Friday, April 24, 2009

DOJ motion to intervene granted, in SONY BMG Music Entertainment v. Cloud

The Department of Justice's motion for leave to intervene, on the side of the RIAA, in SONY BMG Music Entertainment v. Cloud, has been granted. The motion had been unopposed.

The Government's brief argued that the RIAA's statutory damages theory, which sought as much as $150,000 in statutory damages for infringement of a single MP3 file, survived due process scrutiny under a 1919 Supreme Court case which upheld an Arkansas statutory damages award for $75, awarded under an Arkansas railroad fare overcharge statute.

The Government also argued that the Court should ignore the Supreme Court's 2003 decision in State Farm v. Campbell, which followed its 1996 decision, BMW v. Gore.

Keywords: lawyer digital copyright law online internet law legal download upload peer to peer p2p file sharing filesharing music movies indie independent label freeculture creative commons pop/rock artists riaa independent mp3 cd favorite songs intellectual property portable music player


Anonymous said...

Let's see... this is the third case where the DOJ has intervened on the side of the RIAA.

Must be wrong thinking on my part to believe that there is a correlation between the interventions and there being, what is it now,6 former RIAA lawyers at Justice.


raybeckerman said...

1. The brief they filed consists of the same, not very well thought out, material the DOJ filed under the Bush Administration.

2. The Jenner & Block RIAA lawyers who joined the DOJ are disqualified from having anything to do with any of the RIAA cases.

3. The brief they submitted is completely contrary to controlling law, and will not carry the day, rest assured.

Another Kevin said...

Isn't the DoJ more or less required to defend US statutes that are attacked in court on Constitutional grounds? I though that was one of the SG's jobs.

raybeckerman said...

Dear Another_Kevin

1. No.

2. If they were inclined to intervene there was no need to take an extreme position defending up to $150,000 for a download of a single MP3 file. That wasn't lawyering, that was pandering.
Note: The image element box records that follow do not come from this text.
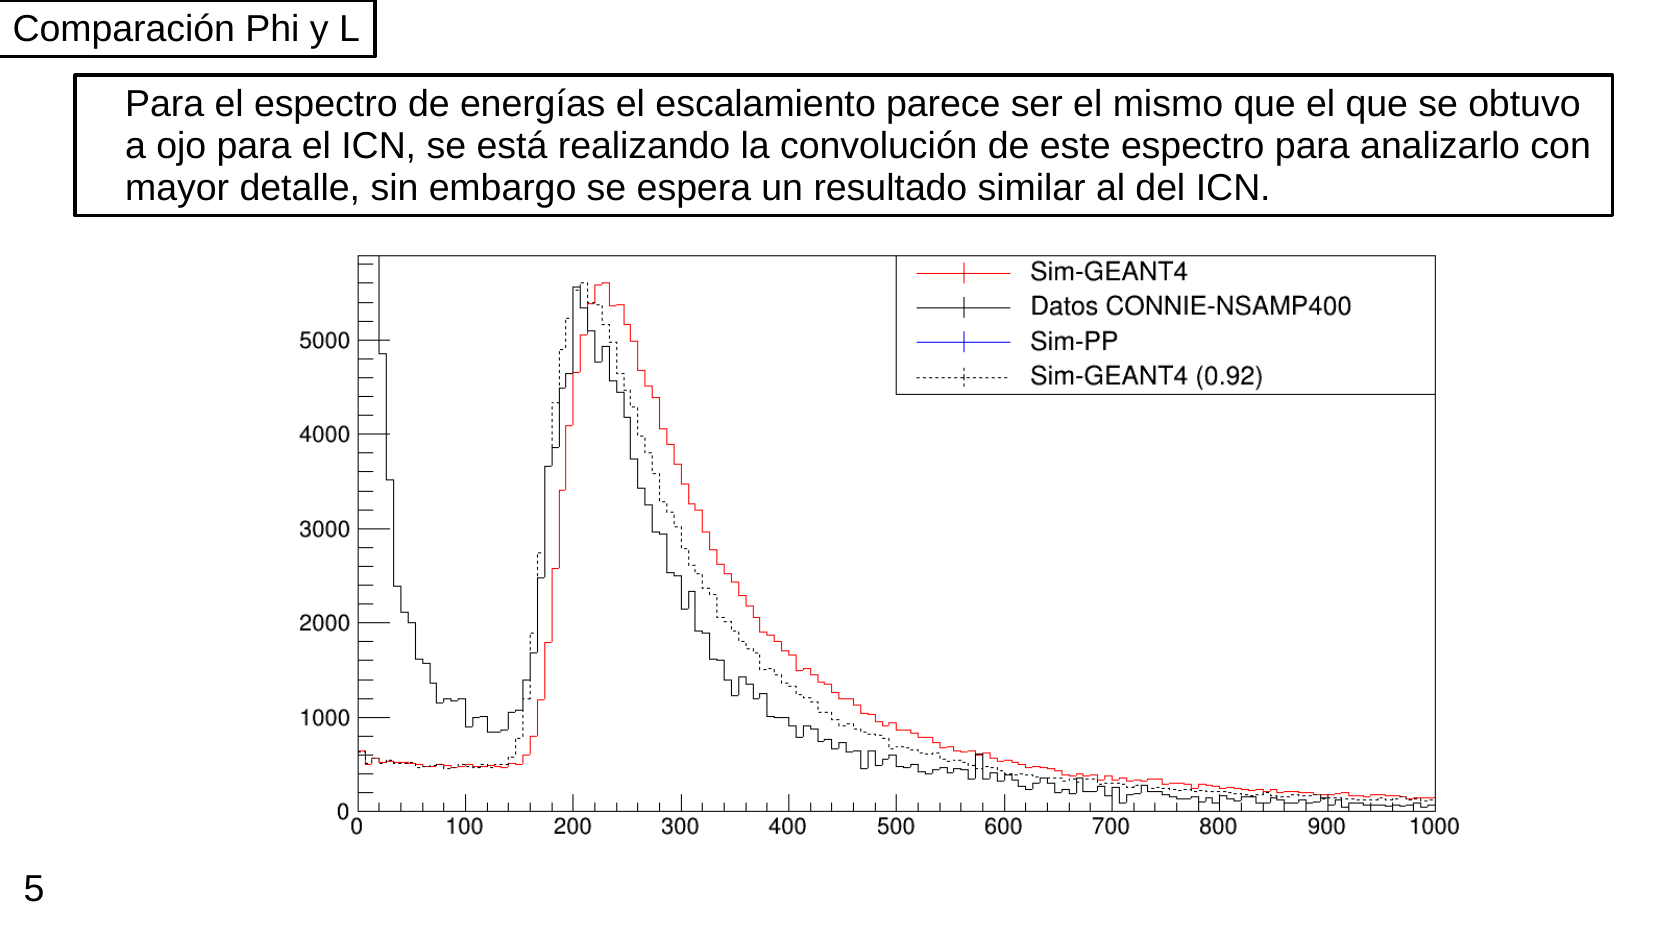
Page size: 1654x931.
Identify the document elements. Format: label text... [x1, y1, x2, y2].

text_box Comparación Phi y L [0, 0, 376, 57]
text_box Para el espectro de energías el escalamiento parece ser el mismo que el que se obtuvo a ojo para el ICN, se está realizando la convolución de este espectro para analizarlo con mayor detalle, sin embargo se espera un resultado similar al del ICN. [75, 75, 1613, 216]
text_box <number> [8, 860, 638, 931]
picture [293, 249, 1463, 863]
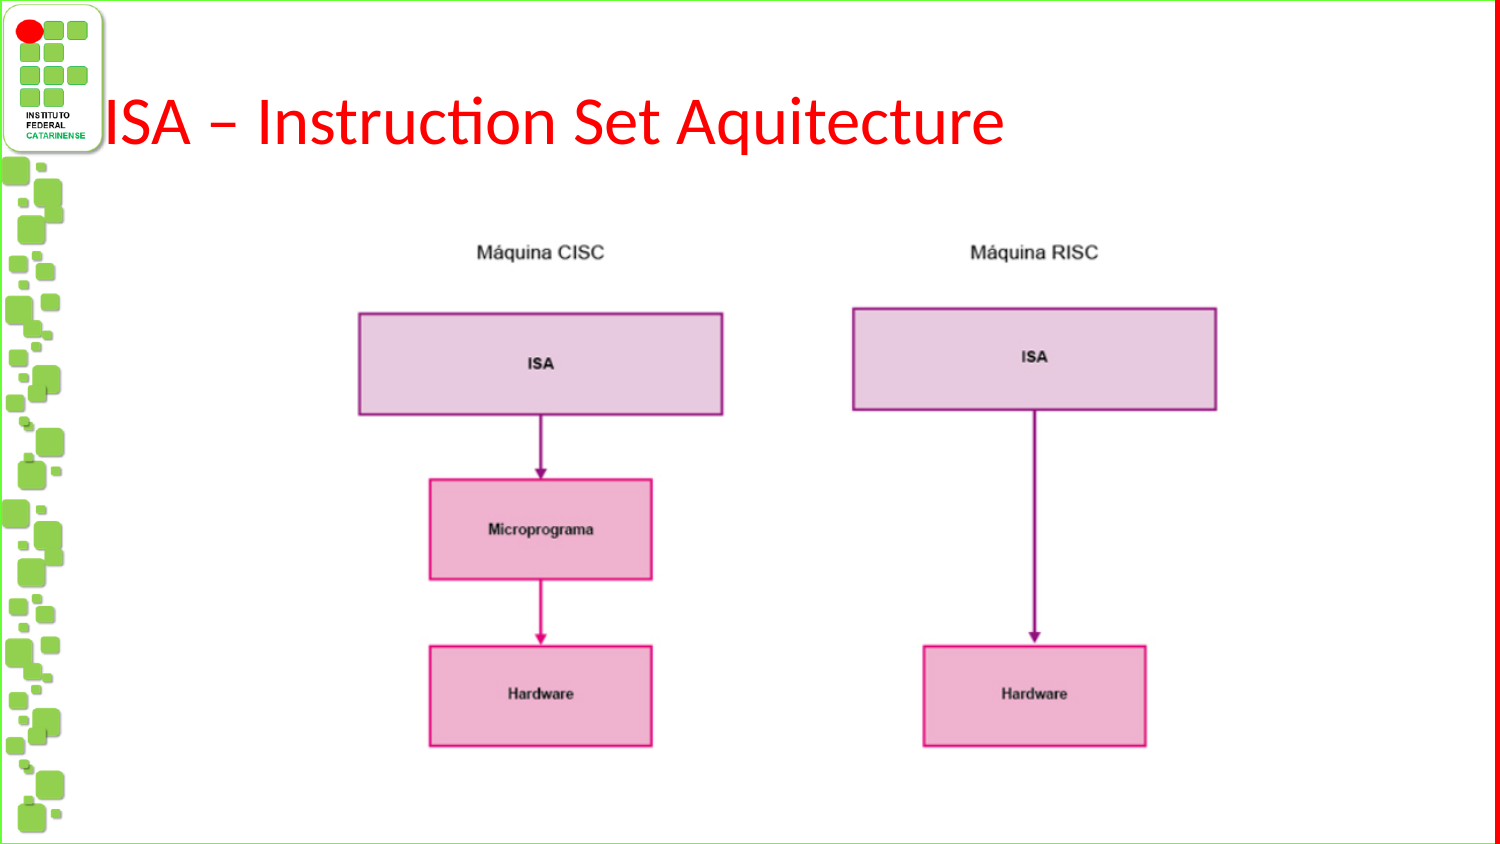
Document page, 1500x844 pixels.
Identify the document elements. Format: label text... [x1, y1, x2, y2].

picture [0, 0, 1500, 844]
title ISA – Instruction Set Aquitecture [103, 44, 1397, 208]
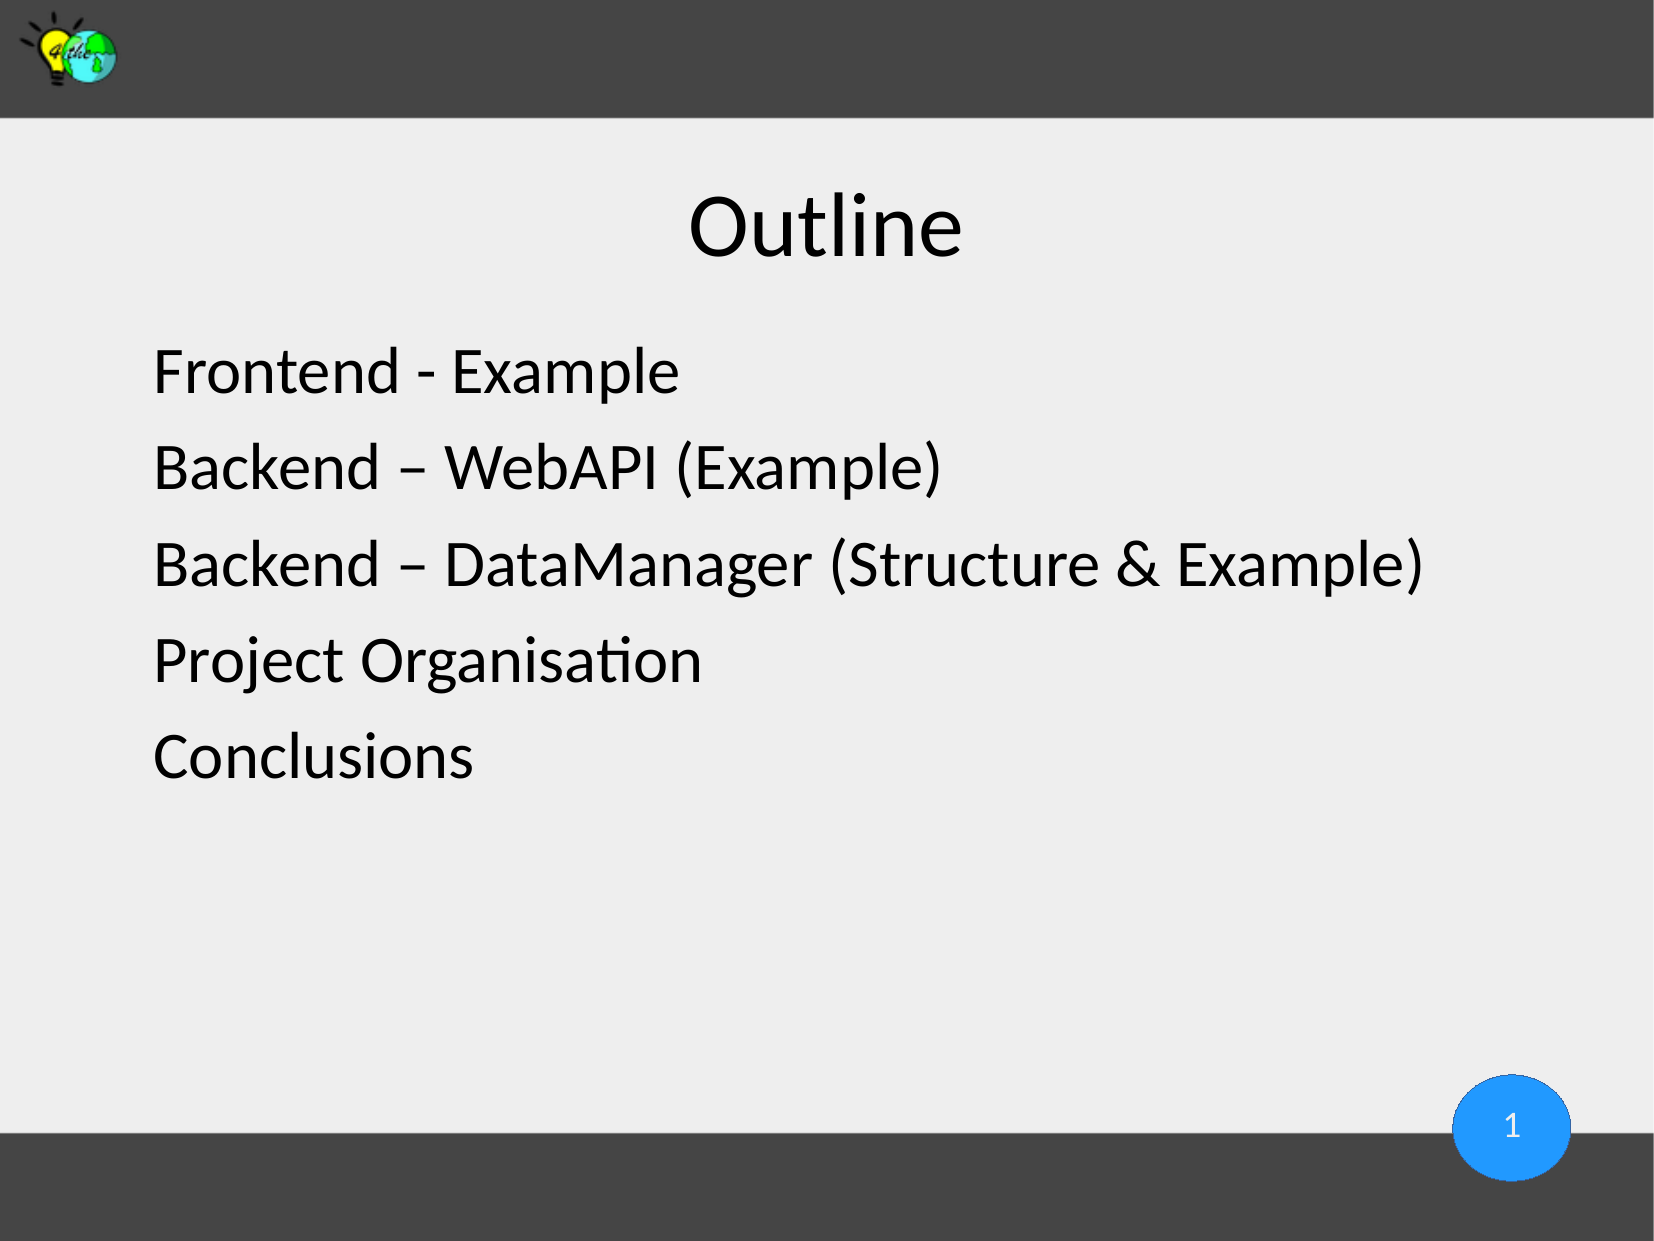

3. The statute isn't being attacked wholesale; it's only the RIAA's statutory damages theory, and its interpretation of the statute, that is being attacked.

Anonymous said...

I find it impossible to defend the idea that discouraging file-sharing justifies a $150,000 (or even the $750 minimum) penalty when a CRIMINAL conviction on DUI will not likely yield more than a few hundred to a couple of thousand in fines. Is files-sharing really more serious? Does it really need stronger discouragement? I've come to expect outrageous and illogical arguments from the RIAA, but the DOJ should be able to cut through the bull. These statutory damages were never intended to be levied against these types of defendants, even the ones that guilty.

lost in thought

raybeckerman said...

The DOJ's argument is frivolous, and does not represent the law of the land.

Anonymous said...

Oh, I know that they are, by law, disqualified from having any 'direct' involvement in these cases, but cynic that I am...

Don't recall that RIAA lawyers (or any government denizens for that matter)have any real respect for the law unless it suits their purposes and I can only assume that there are 'water coolers' at the DOJ.


Matt Fitzpatrick said...

Forgive me if I entertain the notion that the DOJ is deliberately submitting a silly argument to undermine the plaintiffs.

raybeckerman said...

Comment rejected because it recommended illegal act.